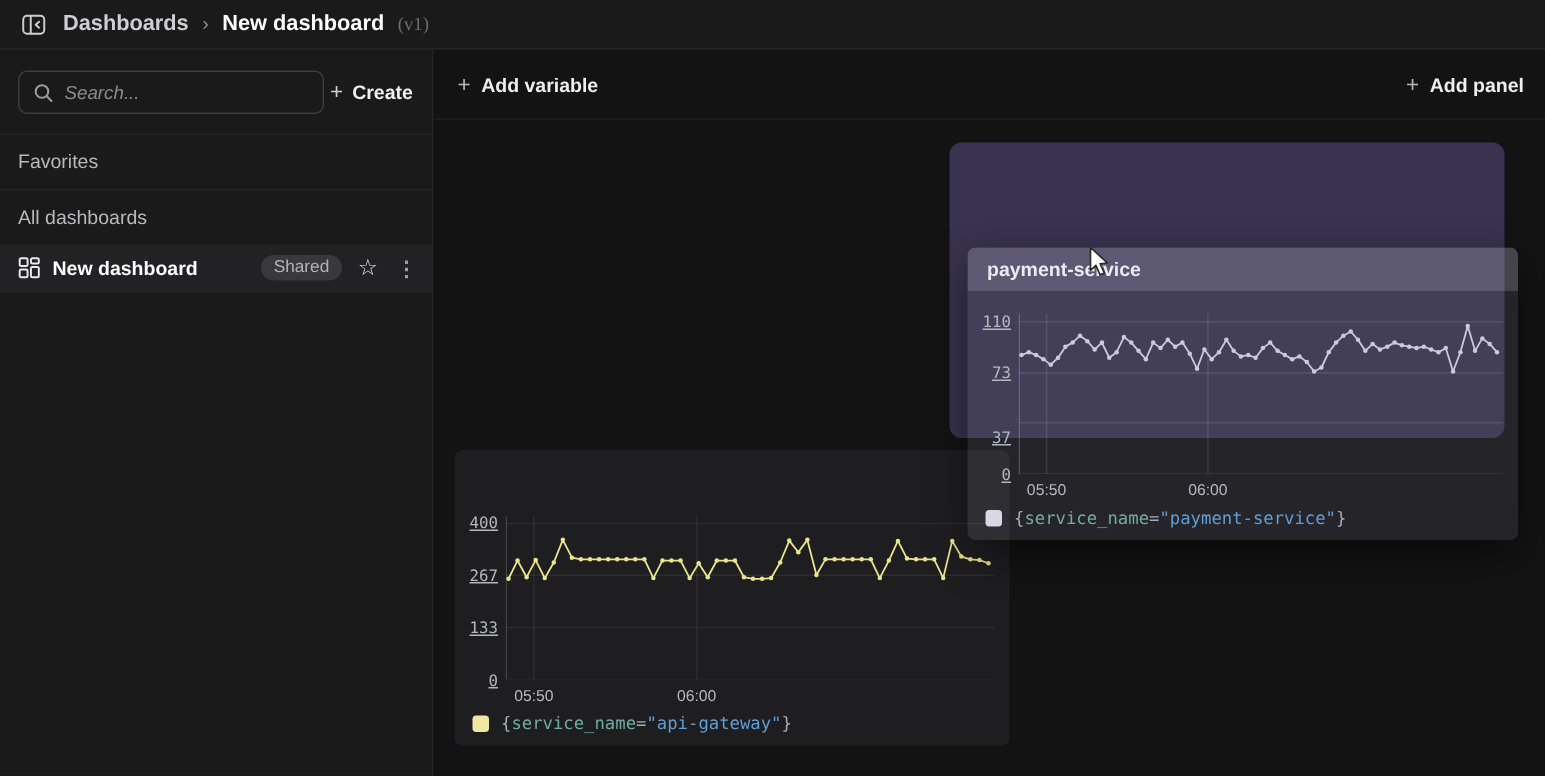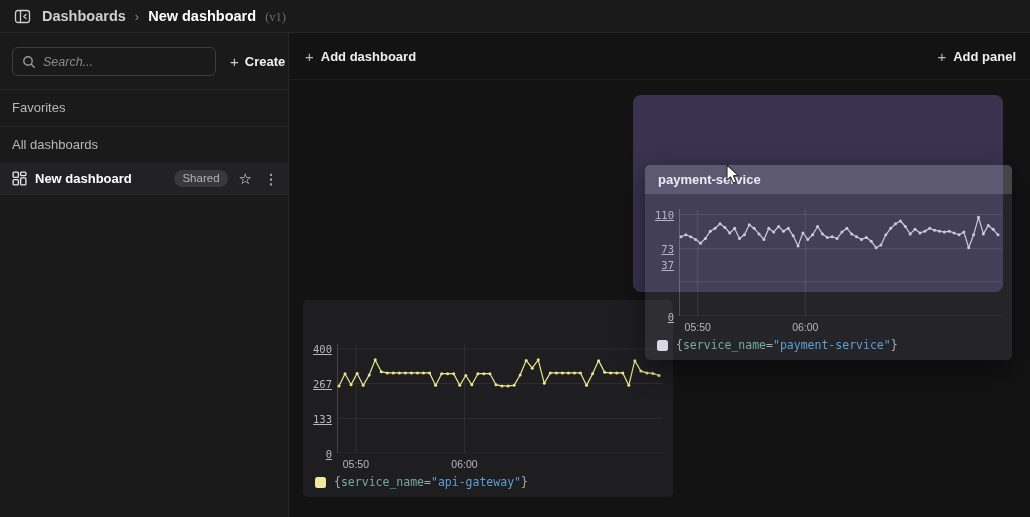"Search..." .search-row { gap: 10px -> none }
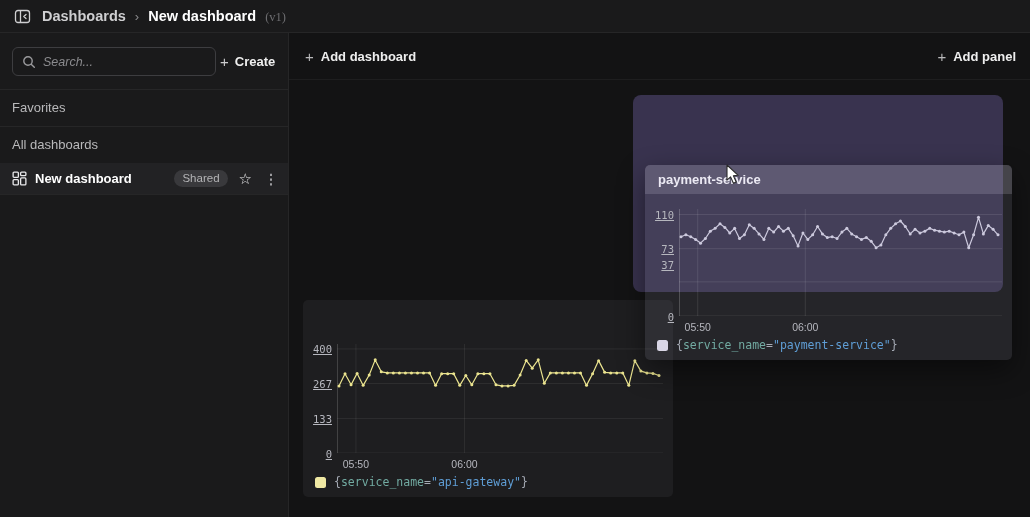"Add dashboard" span { text: dashboard -> variable }
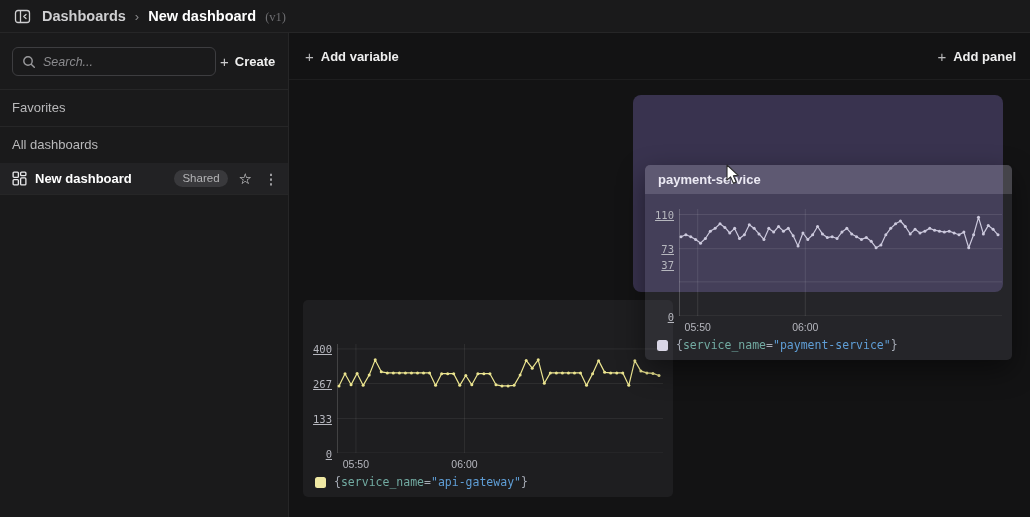"37" div.ytick { top: 51px -> 78px }
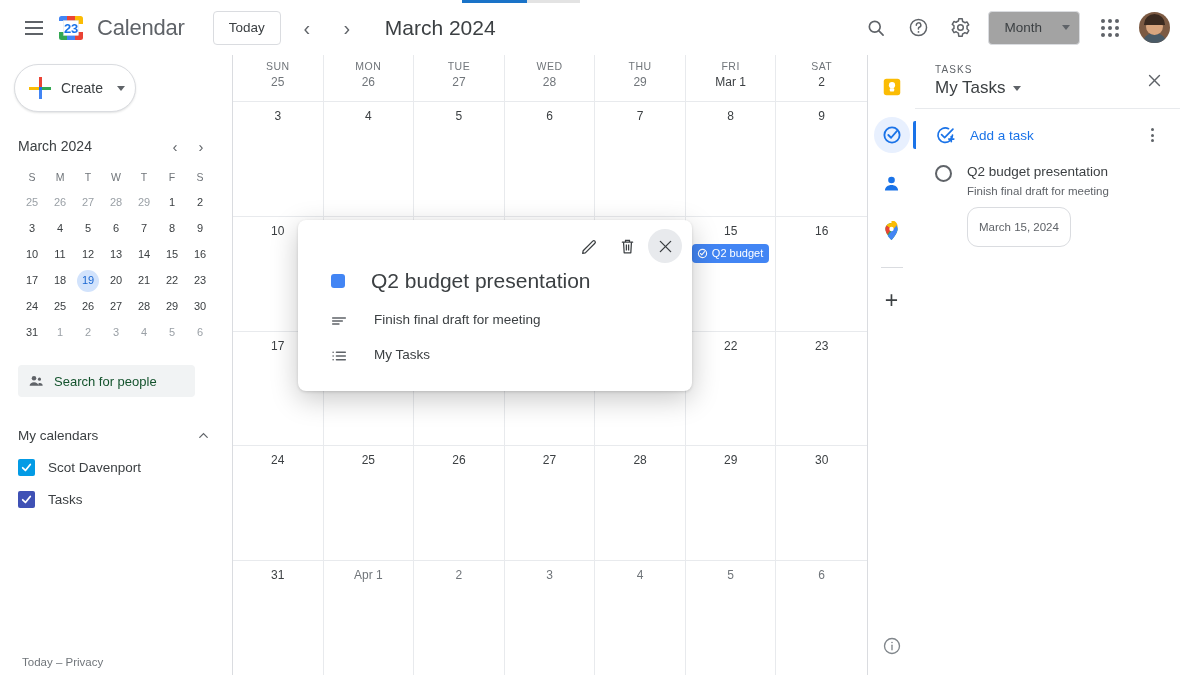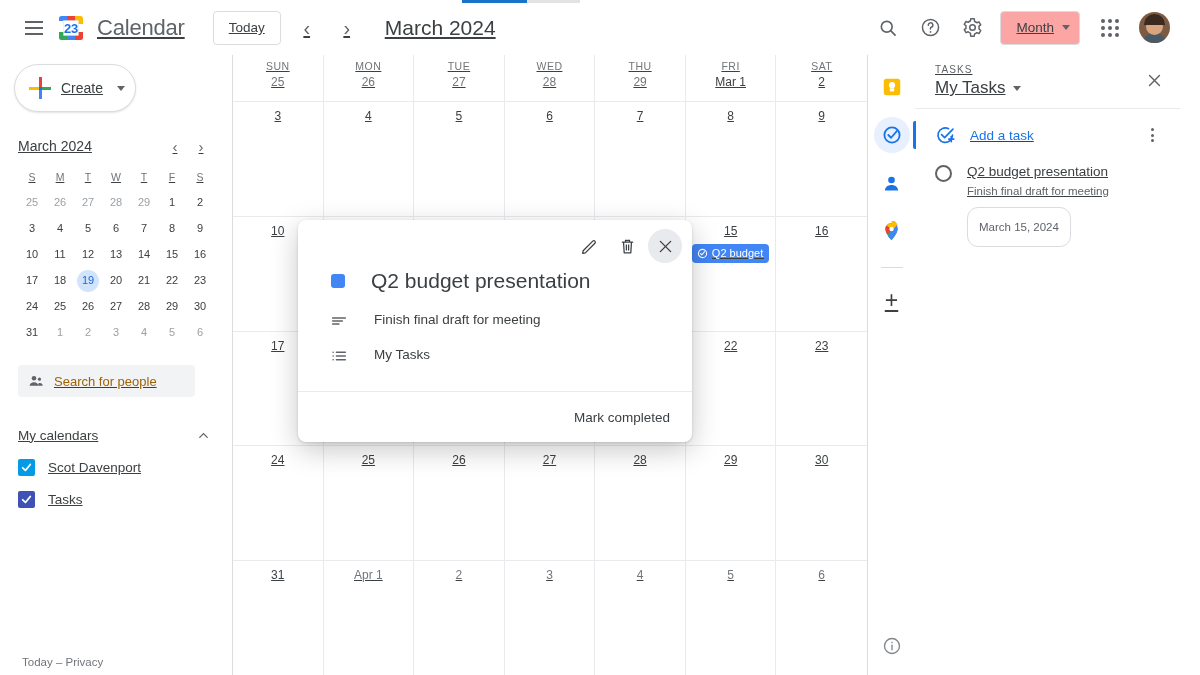"23" .app { text-decoration: underline -> none }
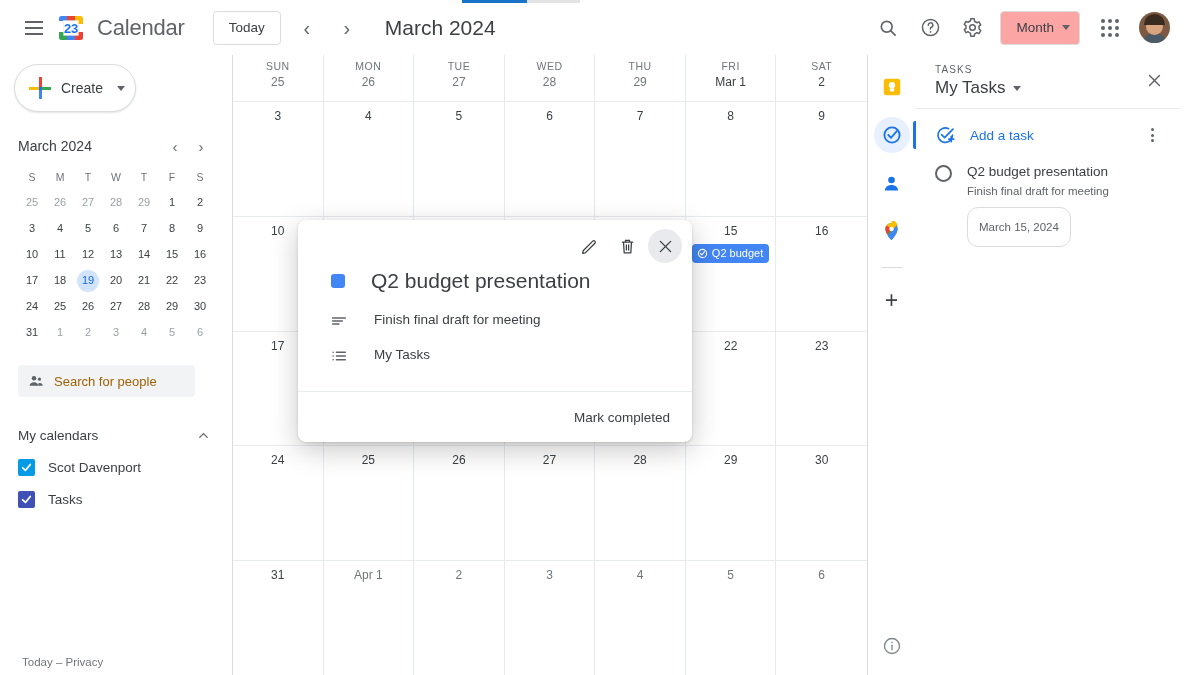"Month" .view-select { background: #fca5a5 -> #a3a3a3; gap: 8px -> 20px }
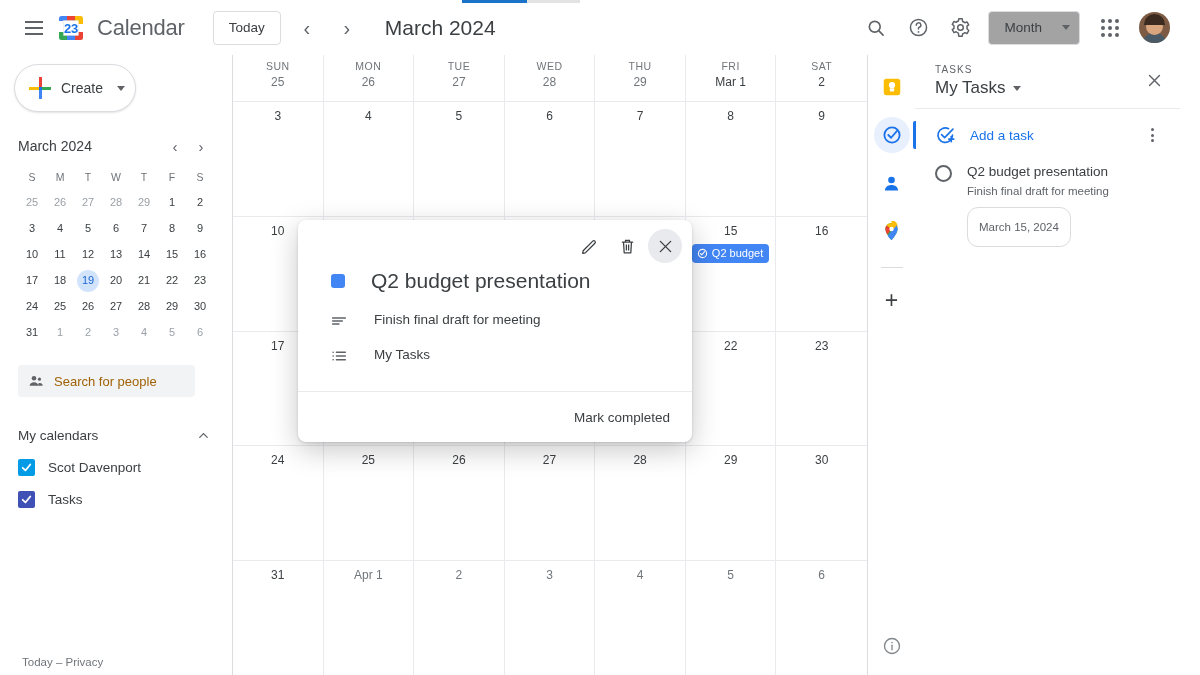"Search for people" .search-people-text { color: #a16207 -> #14532d }
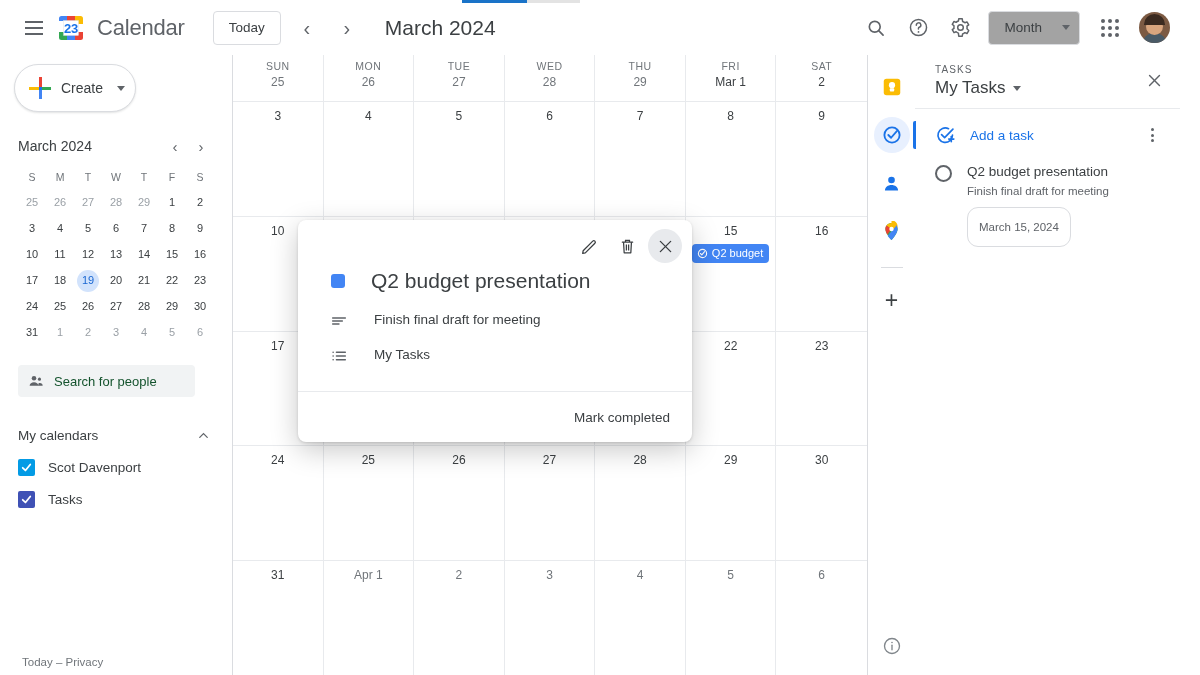"Mark completed" div.popup-footer { html: <div> <span>Mark completed</span> </div> -> none }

## Problem to work on
Leaving the pictures aside, write out only the lines from the one containing "background: #fca5a5 ->" through the end of the material, exactly as they stand.

## Problem solution
"Month" .view-select { background: #fca5a5 -> #a3a3a3; gap: 8px -> 20px }
"Search for people" .search-people-text { color: #a16207 -> #14532d }
"Mark completed" div.popup-footer { html: <div> <span>Mark completed</span> </div> -> none }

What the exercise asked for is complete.